At the symposium, Stanford professor David Dill suggested that hackers might avoid detection even in a manual recount by hacking into electronic equipment and flipping only 1 percent of the votes for a specific race. Such “malicious code” might never be discovered since the code is considered proprietary and not available for public scrutiny.

This brought up a major question: Is anyone out there trying to hack into voting machines? Citizen groups like Black Box Voting (BBV) have created nationwide lists of suspicious results, but Barbara Guttman, a group manager with the National Institute of Standards and Technology, claimed that in the United States, most inaccuracies are due to human error and systems glitches, or people intentionally voting more than once. She does not know of any group trying to secretly hack into voting systems and change election results.

However, hackers have worked with officials to show them how accessible some systems are. It’s been reported that McPherson’s office had invited hacker Harri Hursti, who’s associated with Black Box Voting, to intentionally try to hack into Diebold TSx machines, but those tests never occurred. Kerns wasn’t sure whether such tests would occur in the future.

Though security will continue to be an issue, academics stressed that current error rates, even without sabotage, are unacceptable. One panelist wondered why we tolerate any error at all in the nation’s most important democratic activity.

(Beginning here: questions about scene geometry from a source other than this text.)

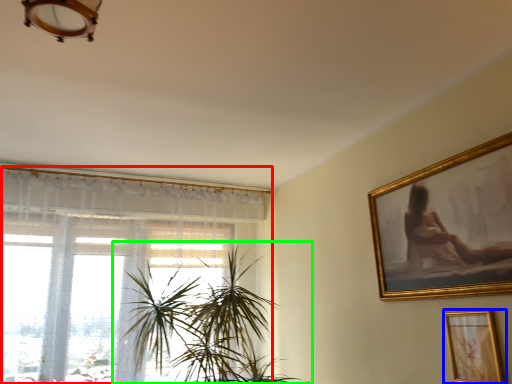
Question: Considering the real-world distances, which object is closest to window (highlighted by a red box)? picture frame (highlighted by a blue box) or houseplant (highlighted by a green box).

Choices:
 (A) picture frame
 (B) houseplant

Answer: (B)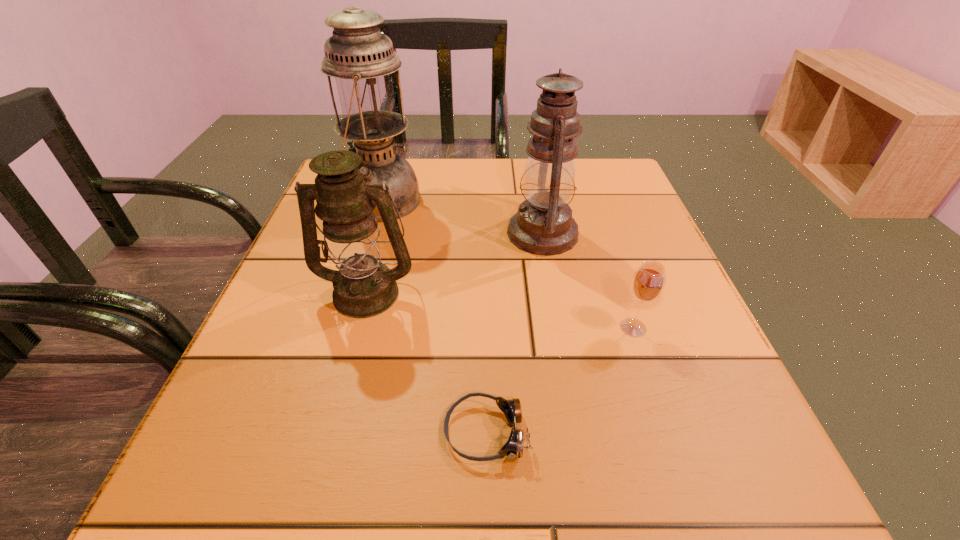
At what (x,y) coordinates should I click in order to perform the action: click on vacant area between the second tallest object and the nearest oil lamp. Please return your answer as a coordinate pair (x, y). The height and width of the screenshot is (540, 960). Looking at the image, I should click on (455, 262).

Identify the location of vacant space that's between the rightmost object and the nearest oil lamp. This screenshot has height=540, width=960. (500, 310).

Locate an element on the screen. object that can be found as the fourth closest to the tallest oil lamp is located at coordinates (648, 282).

Identify which object is the third closest to the nearest oil lamp. Please provide its 2D coordinates. Your answer should be formatted as a tuple, i.e. [(x, y)], where the tuple contains the x and y coordinates of a point satisfying the conditions above.

[(513, 448)]

In order to click on oil lamp that is the second closest to the second shortest oil lamp in this screenshot , I will do `click(361, 59)`.

This screenshot has width=960, height=540. Find the location of `oil lamp that is the third closest to the rightmost object`. oil lamp that is the third closest to the rightmost object is located at coordinates (361, 59).

Where is `free location that satisfies the following two spatial constraints: 1. on the front side of the wineglass; 2. on the left side of the shortest oil lamp`? free location that satisfies the following two spatial constraints: 1. on the front side of the wineglass; 2. on the left side of the shortest oil lamp is located at coordinates (357, 328).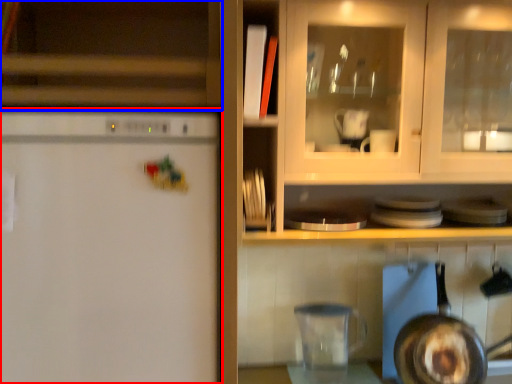
Question: Which of the following is the farthest to the observer, refrigerator (highlighted by a red box) or cabinetry (highlighted by a blue box)?

Choices:
 (A) refrigerator
 (B) cabinetry

Answer: (B)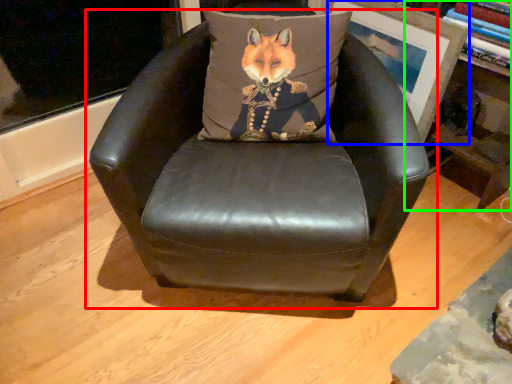
Question: Which is farther away from chair (highlighted by a red box)? picture frame (highlighted by a blue box) or bookshelf (highlighted by a green box)?

Choices:
 (A) picture frame
 (B) bookshelf

Answer: (B)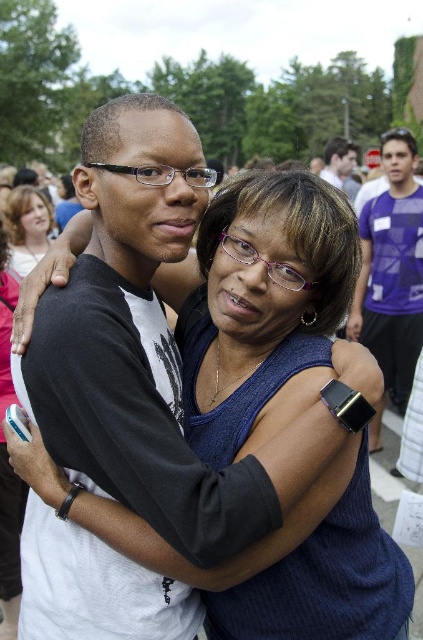
Can you confirm if purple fabric shirt at right is positioned to the right of matte black hair at upper left?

Michael Shamos of the Institute for eCommerce at Carnegie Mellon University reminded participants that these machines only have to work a few hours a year. “If new laptops failed after 12 hours,” he said, “we’d be in an uproar.”

Though three test labs were asked to send representatives to the symposium, only one, Brian Phillips from SysTest Labs of Denver, actually appeared.

Shamos told Phillips that he sees the machines right after the federal testers. “Occasionally, we find serious flaws,” he said.

“We report every flaw,” Phillips replied, but, he added, the vendor doesn’t necessarily need to correct every flaw in order to have a system certified. He also explained that each state has a slightly different balloting process, and only states can test a system for its own unique permutations.

“I think the standards don’t deal with all the bad things voting systems can do,” he said.

Freddie Oakley, registrar for Yolo County, chose a paper ballot system because, she said, “I want my voters to know that what I’m counting is the vote they actually cast.”

But Oakley also said that relying on any technology was risky because registrars don’t personally have the technical programming skills or the access to the code to ensure machines are functioning properly—though California’s new requirements mention that the state “reserves the right to perform a full independent review of the source code.”

To protect security, Oakley makes sure that no one person is ever alone with the equipment. Voting machines are not connected to the Internet or any other computer network.

Was there any fraud detected during the canvass of the November election?

“In every election, people vote twice,” Jarboe said. The county sends letters to the fraud division in each case.

She estimated that maybe 15 to 20 people voted more than once in Sacramento in November. “It’s not going to change the vote,” she said.